> **Assignment**: Reproduce nothing but the lines from the one with "X24360000Y19540000D03*" down to the last line of the data below.

(Records from a data collection)
-- -- --
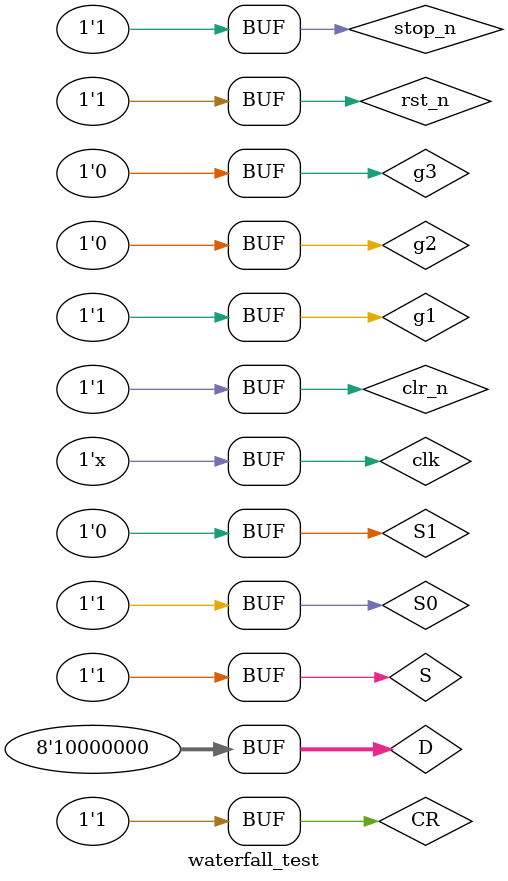
<source format=v>
`timescale 10ns/1ns
module waterfall_test();
	reg clk;
	reg rst_n;//system
	reg clr_n;
	reg stop_n;//counter
	reg g1,g2,g3;//decoder
	reg S1,S0,CR;
	reg [7:0] D;//shift
	reg S;//Mux
	wire [7:0]Q;

    waterfall waterfall_test(clk,rst_n,clr_n,stop_n,g1,g2,g3,S1,S0,CR,D,S,Q);
    initial begin
		clk=0;
		rst_n=0;//system
		clr_n=0;
		stop_n=0;//counter
		g1=1;
		g2=0;
		g3=0;//decoder
		S1=1;
		S0=1;
		CR=1;//shift
		D=8'b1000_0000;
		S=1;//initial
		#2
		clr_n=1;
		#2
		rst_n=1;
		//clr_n=1;
		stop_n=1;
		S1=0;
		S0=1;
		//# 2000000stop();
	end
    always begin
        #1 clk= ~clk;
    end
endmodule
</source>
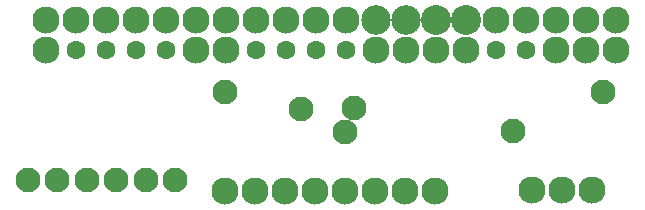
<source format=gbr>
%TF.GenerationSoftware,KiCad,Pcbnew,(5.1.6)-1*%
%TF.CreationDate,2025-02-09T14:16:28-05:00*%
%TF.ProjectId,test_mother_board,74657374-5f6d-46f7-9468-65725f626f61,rev?*%
%TF.SameCoordinates,PX623a7c0PY510ff40*%
%TF.FileFunction,Soldermask,Bot*%
%TF.FilePolarity,Negative*%
%FSLAX46Y46*%
G04 Gerber Fmt 4.6, Leading zero omitted, Abs format (unit mm)*
G04 Created by KiCad (PCBNEW (5.1.6)-1) date 2025-02-09 14:16:28*
%MOMM*%
%LPD*%
G01*
G04 APERTURE LIST*
%ADD10C,2.300000*%
%ADD11C,1.600000*%
%ADD12C,2.540000*%
%ADD13C,2.500000*%
%ADD14C,2.100000*%
G04 APERTURE END LIST*
D10*
%TO.C,REF\u002A\u002A*%
X45220000Y5100000D03*
X47760000Y5100000D03*
X50300000Y5100000D03*
%TD*%
%TO.C,J7*%
X52300000Y19540000D03*
X52300000Y17000000D03*
X49760000Y19540000D03*
X49760000Y17000000D03*
X47220000Y19540000D03*
X47220000Y17000000D03*
X44680000Y19540000D03*
D11*
X44680000Y17000000D03*
D10*
X42140000Y19540000D03*
D11*
X42140000Y17000000D03*
D12*
X39600000Y19540000D03*
D10*
X39600000Y17000000D03*
D12*
X37060000Y19540000D03*
D10*
X37060000Y17000000D03*
D13*
X34520000Y19540000D03*
D10*
X34520000Y17000000D03*
D13*
X31980000Y19540000D03*
D10*
X31980000Y17000000D03*
X29440000Y19540000D03*
D11*
X29440000Y17000000D03*
D10*
X26900000Y19540000D03*
D11*
X26900000Y17000000D03*
D10*
X24360000Y19540000D03*
D11*
X24360000Y17000000D03*
D10*
X21820000Y19540000D03*
D11*
X21820000Y17000000D03*
D10*
X19280000Y19540000D03*
X19280000Y17000000D03*
X16740000Y19540000D03*
X16740000Y17000000D03*
X14200000Y19540000D03*
D11*
X14200000Y17000000D03*
D10*
X11660000Y19540000D03*
D11*
X11660000Y17000000D03*
D10*
X9120000Y19540000D03*
D11*
X9120000Y17000000D03*
D10*
X6580000Y19540000D03*
D11*
X6580000Y17000000D03*
D10*
X4040000Y19540000D03*
X4040000Y17000000D03*
%TD*%
%TO.C,J4*%
X19220000Y5000000D03*
X21760000Y5000000D03*
X24300000Y5000000D03*
X26840000Y5000000D03*
X29380000Y5000000D03*
X31920000Y5000000D03*
X34460000Y5000000D03*
X37000000Y5000000D03*
%TD*%
D14*
X51200000Y13400000D03*
X19200000Y13400000D03*
X43600000Y10100000D03*
X29380000Y10020000D03*
X25600000Y12000000D03*
X30100000Y12100000D03*
X12500000Y6000000D03*
X15000000Y6000000D03*
X10000000Y6000000D03*
X5000000Y6000000D03*
X7500000Y6000000D03*
X2500000Y6000000D03*
M02*

</source>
-- -- --
> **Response below**:
X24360000Y19540000D03*
D11*
X24360000Y17000000D03*
D10*
X21820000Y19540000D03*
D11*
X21820000Y17000000D03*
D10*
X19280000Y19540000D03*
X19280000Y17000000D03*
X16740000Y19540000D03*
X16740000Y17000000D03*
X14200000Y19540000D03*
D11*
X14200000Y17000000D03*
D10*
X11660000Y19540000D03*
D11*
X11660000Y17000000D03*
D10*
X9120000Y19540000D03*
D11*
X9120000Y17000000D03*
D10*
X6580000Y19540000D03*
D11*
X6580000Y17000000D03*
D10*
X4040000Y19540000D03*
X4040000Y17000000D03*
%TD*%
%TO.C,J4*%
X19220000Y5000000D03*
X21760000Y5000000D03*
X24300000Y5000000D03*
X26840000Y5000000D03*
X29380000Y5000000D03*
X31920000Y5000000D03*
X34460000Y5000000D03*
X37000000Y5000000D03*
%TD*%
D14*
X51200000Y13400000D03*
X19200000Y13400000D03*
X43600000Y10100000D03*
X29380000Y10020000D03*
X25600000Y12000000D03*
X30100000Y12100000D03*
X12500000Y6000000D03*
X15000000Y6000000D03*
X10000000Y6000000D03*
X5000000Y6000000D03*
X7500000Y6000000D03*
X2500000Y6000000D03*
M02*

</source>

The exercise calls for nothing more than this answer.